Can two alien cultures coexist in one writers room? Sci Fi is entering a brave new world by teaming television writers with video-game designers to create a franchise that is both a television series and a massive multiplayer game on the Internet — more than that, the fans who play the game will actually help shape the show’s story arc with their virtual exploits.
“This is the Holy Grail for us, without a doubt,” said Dave Howe, president of the Sci Fi Channel, which has teamed with Trion World Network, an on-the-rise gaming company.
“This is groundbreaking, and I don’t say that lightly.” Sci Fi Channel executives are mum about the title of the show and game, but they do hint that it will be set 80 to 100 years in the future.
The team has summer 2010 as the targeted launch.
Massive multiplayer online role-playing games — MMORPG — have become a sensation, especially World of Warcraft, which has 10 million subscribers who pay about $15 a month to explore, battle and interact with one another. The game pulled in $1 billion last year, and Legendary Pictures has plans to make a $100-million tie-in film next year.

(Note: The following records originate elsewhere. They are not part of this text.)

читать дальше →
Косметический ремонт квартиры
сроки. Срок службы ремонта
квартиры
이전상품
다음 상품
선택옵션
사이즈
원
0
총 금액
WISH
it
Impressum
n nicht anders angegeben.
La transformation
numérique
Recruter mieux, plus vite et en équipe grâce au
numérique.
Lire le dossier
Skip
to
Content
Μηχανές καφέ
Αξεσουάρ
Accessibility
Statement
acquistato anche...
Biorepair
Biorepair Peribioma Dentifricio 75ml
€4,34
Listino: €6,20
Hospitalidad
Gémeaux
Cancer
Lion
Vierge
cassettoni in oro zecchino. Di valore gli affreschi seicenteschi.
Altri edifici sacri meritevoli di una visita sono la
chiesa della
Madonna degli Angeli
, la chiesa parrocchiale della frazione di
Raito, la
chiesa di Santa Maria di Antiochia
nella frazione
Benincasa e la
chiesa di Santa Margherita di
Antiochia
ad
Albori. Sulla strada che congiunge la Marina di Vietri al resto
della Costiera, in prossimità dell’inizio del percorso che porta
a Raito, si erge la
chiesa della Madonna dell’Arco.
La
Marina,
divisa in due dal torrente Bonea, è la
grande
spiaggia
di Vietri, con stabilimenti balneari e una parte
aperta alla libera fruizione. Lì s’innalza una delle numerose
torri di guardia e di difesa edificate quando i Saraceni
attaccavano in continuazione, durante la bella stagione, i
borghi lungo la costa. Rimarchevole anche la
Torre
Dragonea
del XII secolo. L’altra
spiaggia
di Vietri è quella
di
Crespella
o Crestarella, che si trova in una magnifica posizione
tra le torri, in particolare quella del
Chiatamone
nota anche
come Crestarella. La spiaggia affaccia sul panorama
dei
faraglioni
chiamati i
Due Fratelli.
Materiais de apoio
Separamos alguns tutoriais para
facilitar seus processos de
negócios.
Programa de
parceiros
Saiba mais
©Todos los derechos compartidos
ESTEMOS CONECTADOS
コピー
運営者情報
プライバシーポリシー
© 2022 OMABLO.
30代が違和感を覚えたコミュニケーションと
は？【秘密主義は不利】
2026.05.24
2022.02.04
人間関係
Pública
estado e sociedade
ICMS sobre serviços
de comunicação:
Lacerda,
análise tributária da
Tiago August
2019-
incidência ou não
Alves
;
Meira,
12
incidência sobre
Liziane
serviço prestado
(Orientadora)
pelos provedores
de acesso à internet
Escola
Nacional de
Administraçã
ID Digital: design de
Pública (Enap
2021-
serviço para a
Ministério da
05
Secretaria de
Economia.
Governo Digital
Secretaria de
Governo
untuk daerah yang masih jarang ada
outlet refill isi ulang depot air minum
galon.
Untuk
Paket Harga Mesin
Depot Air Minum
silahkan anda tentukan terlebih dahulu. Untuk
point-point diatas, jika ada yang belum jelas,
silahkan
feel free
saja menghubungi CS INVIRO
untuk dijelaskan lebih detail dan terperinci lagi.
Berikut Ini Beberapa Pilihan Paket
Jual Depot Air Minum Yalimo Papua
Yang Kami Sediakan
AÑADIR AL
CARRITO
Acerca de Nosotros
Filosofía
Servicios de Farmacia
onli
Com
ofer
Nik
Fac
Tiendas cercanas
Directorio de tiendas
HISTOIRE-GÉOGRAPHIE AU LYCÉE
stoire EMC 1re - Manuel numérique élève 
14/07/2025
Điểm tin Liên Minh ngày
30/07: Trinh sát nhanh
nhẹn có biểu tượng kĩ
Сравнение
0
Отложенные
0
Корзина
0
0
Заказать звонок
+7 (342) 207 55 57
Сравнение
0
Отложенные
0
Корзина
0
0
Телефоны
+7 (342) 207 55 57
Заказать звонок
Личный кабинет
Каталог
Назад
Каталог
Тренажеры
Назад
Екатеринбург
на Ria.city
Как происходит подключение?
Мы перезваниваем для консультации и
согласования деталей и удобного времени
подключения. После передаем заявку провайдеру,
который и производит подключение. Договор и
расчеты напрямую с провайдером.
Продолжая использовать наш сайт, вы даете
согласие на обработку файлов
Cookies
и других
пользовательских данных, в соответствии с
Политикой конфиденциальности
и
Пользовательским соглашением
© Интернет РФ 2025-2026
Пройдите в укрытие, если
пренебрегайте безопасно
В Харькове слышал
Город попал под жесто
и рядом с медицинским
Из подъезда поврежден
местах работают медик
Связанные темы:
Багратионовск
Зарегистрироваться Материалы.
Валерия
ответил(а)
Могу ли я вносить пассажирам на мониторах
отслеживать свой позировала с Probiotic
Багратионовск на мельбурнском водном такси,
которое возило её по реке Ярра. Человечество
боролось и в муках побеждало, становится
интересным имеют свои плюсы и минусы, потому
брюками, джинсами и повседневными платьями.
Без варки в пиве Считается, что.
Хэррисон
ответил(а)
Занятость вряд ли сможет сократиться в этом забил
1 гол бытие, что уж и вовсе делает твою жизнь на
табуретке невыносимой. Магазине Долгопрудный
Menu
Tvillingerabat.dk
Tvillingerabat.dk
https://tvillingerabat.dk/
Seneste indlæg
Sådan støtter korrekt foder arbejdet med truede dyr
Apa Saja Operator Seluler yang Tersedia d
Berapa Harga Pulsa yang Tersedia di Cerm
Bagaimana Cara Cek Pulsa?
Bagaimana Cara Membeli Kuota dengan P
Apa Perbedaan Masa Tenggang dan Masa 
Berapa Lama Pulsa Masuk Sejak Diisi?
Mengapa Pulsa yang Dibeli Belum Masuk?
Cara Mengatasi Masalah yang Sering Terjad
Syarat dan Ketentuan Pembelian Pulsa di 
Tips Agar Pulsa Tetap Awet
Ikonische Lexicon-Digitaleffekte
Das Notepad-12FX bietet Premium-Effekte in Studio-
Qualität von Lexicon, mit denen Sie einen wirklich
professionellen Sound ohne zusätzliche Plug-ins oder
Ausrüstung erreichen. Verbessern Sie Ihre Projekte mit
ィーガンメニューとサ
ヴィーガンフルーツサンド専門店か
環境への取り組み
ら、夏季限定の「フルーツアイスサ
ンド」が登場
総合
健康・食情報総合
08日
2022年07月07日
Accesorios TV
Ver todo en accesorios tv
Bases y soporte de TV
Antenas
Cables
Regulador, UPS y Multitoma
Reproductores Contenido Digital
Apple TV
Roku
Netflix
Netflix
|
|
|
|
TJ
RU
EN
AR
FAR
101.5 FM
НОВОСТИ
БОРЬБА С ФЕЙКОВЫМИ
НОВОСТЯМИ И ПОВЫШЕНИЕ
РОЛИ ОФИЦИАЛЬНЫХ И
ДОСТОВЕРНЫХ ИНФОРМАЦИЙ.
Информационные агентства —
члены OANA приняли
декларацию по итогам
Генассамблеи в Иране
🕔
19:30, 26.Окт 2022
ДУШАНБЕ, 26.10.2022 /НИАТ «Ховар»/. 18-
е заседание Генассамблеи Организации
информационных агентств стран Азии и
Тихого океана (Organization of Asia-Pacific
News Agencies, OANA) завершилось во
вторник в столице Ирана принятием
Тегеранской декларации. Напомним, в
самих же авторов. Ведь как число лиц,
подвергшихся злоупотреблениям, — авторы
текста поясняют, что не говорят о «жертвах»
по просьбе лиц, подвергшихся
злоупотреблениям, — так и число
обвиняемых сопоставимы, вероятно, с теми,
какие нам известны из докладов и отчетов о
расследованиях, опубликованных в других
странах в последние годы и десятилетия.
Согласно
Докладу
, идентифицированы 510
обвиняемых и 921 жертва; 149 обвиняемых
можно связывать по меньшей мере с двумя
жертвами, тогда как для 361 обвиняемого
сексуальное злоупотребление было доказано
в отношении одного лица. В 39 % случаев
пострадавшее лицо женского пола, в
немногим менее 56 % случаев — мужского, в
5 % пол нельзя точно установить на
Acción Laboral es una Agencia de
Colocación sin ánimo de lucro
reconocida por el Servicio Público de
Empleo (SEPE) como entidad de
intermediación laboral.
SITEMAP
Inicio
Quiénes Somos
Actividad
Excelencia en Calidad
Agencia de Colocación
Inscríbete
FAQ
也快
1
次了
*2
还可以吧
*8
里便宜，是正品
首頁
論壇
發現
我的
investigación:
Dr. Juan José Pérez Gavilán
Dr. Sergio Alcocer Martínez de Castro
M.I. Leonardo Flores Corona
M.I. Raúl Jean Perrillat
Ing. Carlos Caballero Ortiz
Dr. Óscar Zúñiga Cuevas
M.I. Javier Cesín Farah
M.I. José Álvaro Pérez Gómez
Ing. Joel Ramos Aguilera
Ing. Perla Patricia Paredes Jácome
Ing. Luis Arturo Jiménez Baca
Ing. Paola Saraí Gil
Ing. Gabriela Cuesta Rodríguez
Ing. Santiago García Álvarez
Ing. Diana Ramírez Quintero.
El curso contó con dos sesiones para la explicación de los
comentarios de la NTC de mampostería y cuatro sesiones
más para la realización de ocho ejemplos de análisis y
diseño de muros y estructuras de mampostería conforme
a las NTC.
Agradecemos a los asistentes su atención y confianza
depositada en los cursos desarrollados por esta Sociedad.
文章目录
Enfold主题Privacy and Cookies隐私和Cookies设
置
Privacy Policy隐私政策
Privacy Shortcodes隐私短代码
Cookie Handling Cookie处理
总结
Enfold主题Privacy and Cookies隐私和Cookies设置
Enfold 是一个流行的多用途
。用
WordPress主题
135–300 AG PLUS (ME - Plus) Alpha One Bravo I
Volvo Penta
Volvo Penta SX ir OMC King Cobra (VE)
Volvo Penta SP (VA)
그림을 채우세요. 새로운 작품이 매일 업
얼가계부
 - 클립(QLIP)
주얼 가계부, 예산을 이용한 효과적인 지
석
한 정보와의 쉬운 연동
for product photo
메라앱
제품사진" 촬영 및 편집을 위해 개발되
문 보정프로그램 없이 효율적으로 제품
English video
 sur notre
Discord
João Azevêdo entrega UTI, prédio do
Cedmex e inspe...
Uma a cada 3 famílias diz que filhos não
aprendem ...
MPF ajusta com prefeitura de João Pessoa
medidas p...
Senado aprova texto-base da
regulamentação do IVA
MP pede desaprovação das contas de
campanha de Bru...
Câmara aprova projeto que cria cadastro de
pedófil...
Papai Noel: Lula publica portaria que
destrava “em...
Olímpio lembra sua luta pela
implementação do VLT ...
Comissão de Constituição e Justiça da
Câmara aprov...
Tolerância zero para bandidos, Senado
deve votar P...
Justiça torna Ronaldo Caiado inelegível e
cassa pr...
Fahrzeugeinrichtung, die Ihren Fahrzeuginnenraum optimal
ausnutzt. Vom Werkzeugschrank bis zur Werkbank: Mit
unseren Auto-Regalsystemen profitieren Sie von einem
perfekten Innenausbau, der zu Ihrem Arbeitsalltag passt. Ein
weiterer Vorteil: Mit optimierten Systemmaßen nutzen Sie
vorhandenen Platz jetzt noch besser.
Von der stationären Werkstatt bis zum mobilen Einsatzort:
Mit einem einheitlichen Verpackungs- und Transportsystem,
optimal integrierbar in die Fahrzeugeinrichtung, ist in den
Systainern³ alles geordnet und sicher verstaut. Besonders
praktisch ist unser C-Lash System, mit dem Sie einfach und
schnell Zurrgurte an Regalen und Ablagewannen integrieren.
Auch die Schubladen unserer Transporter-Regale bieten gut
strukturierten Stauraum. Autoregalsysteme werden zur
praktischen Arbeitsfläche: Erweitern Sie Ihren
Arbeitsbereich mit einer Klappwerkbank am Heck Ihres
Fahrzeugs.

Howe said bundling a World of Warcraft player community with a series and an on-line social community is something the Sci Fi Channel has tried to puzzle out for several years.
“A television show that is on once a week isn’t enough. The fans today want the experience to go beyond that,” Howe said. “For example, we can tell them that there will be an alien invasion at a certain place in the game, at a certain time, and to be there with all their friends and be ready. The outcome depends on them. And then that battle will be part of the universe in the show.”
It sounds intriguing, but there are significant challenges. The field is already crowded, but no competitor has been able to come anywhere close to Warcraft, which has about 60 percent of the market.
The games find their strongest settings in vast and dangerous worlds where any character can have his or her own quest to follow, while an episodic television drama is far more adept at zeroing in on a handful of individual protagonists. It’s the difference between aerial footage of the Normandy invasion and the intimacy of a foxhole monologue.
” “Putting these creative people from very different fields in the same room together creates a lot of energy, and there’s strong curiosity about each other’s craft,” said Adam Stotsky, Sci Fi’s executive vice president of global brand strategy.